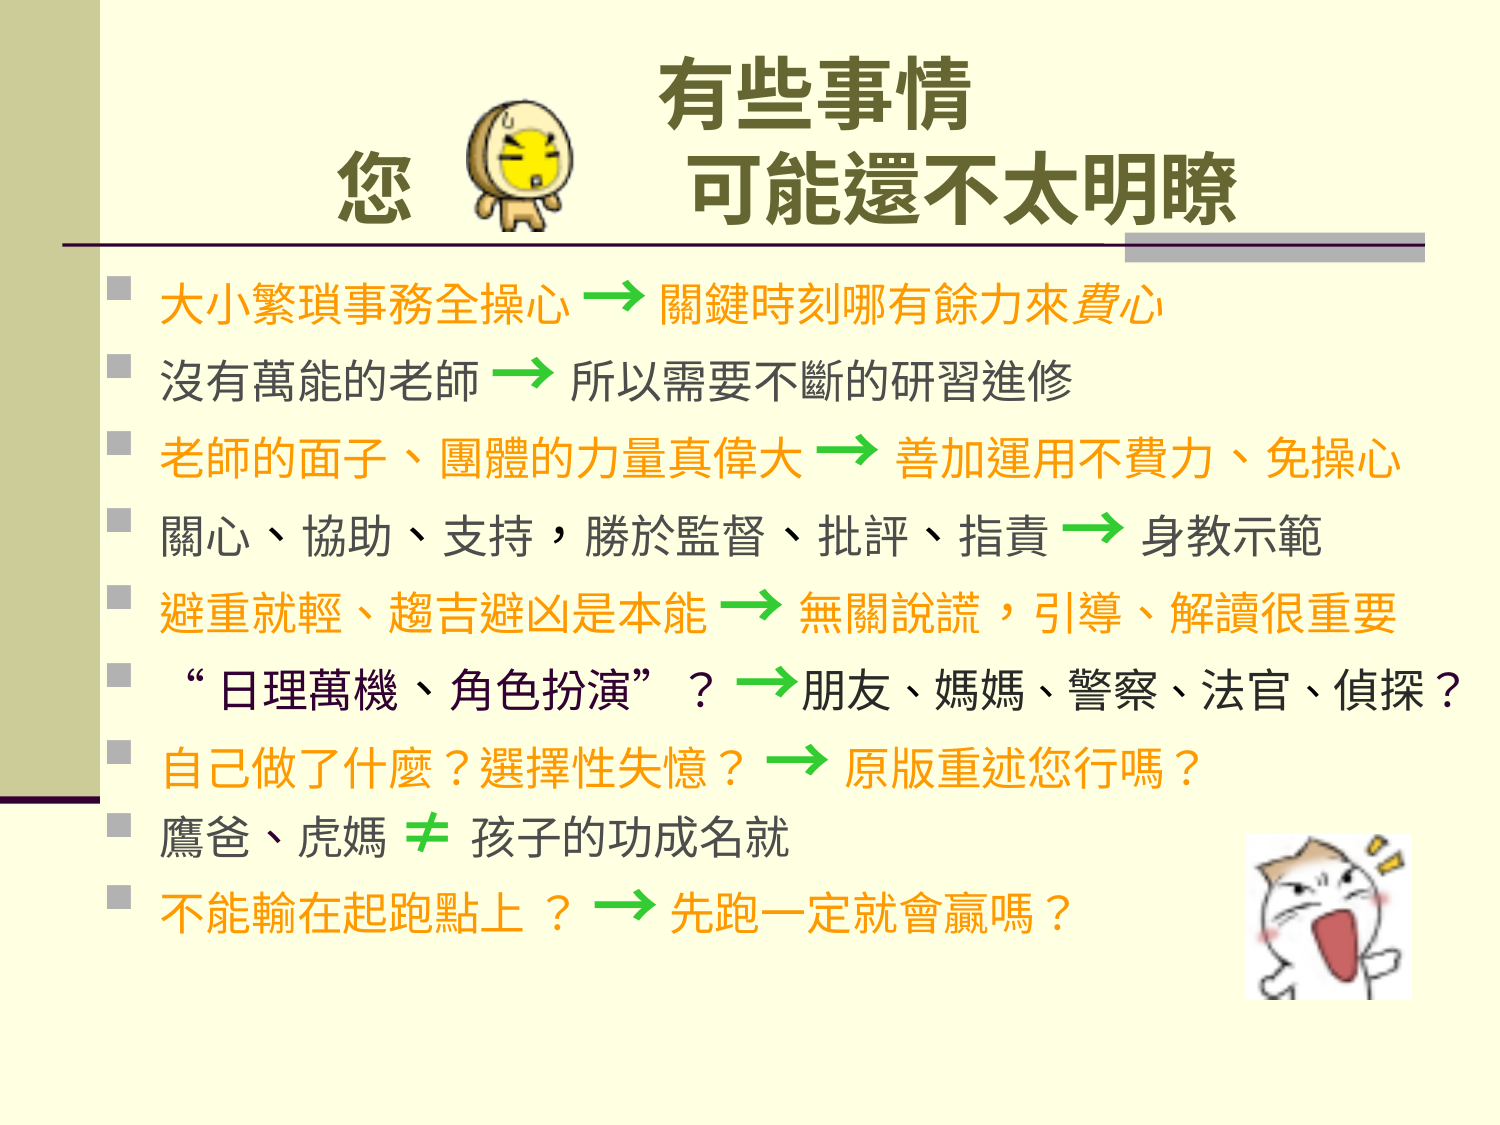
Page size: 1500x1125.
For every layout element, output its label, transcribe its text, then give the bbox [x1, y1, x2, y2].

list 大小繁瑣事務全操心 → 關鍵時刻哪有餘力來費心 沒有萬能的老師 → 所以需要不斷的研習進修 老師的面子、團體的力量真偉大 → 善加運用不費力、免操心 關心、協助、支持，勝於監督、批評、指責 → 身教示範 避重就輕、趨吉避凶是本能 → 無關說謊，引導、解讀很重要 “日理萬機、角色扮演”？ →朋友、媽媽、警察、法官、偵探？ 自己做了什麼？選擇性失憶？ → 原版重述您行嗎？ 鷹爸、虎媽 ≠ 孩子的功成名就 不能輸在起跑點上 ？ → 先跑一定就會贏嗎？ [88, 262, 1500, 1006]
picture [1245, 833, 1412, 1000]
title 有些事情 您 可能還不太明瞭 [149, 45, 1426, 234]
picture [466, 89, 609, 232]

■ ■ ■

▶ Job
The data above is to be printed exactly, all of it, except for the pictures.

▶ Response area
Page size: 1500x1125.
For every layout element, output its label, transcribe its text, then give the bbox [x1, y1, x2, y2].

list 大小繁瑣事務全操心 → 關鍵時刻哪有餘力來費心 沒有萬能的老師 → 所以需要不斷的研習進修 老師的面子、團體的力量真偉大 → 善加運用不費力、免操心 關心、協助、支持，勝於監督、批評、指責 → 身教示範 避重就輕、趨吉避凶是本能 → 無關說謊，引導、解讀很重要 “日理萬機、角色扮演”？ →朋友、媽媽、警察、法官、偵探？ 自己做了什麼？選擇性失憶？ → 原版重述您行嗎？ 鷹爸、虎媽 ≠ 孩子的功成名就 不能輸在起跑點上 ？ → 先跑一定就會贏嗎？ [88, 262, 1500, 1006]
picture [1245, 833, 1412, 1000]
title 有些事情 您 可能還不太明瞭 [149, 45, 1426, 234]
picture [466, 89, 609, 232]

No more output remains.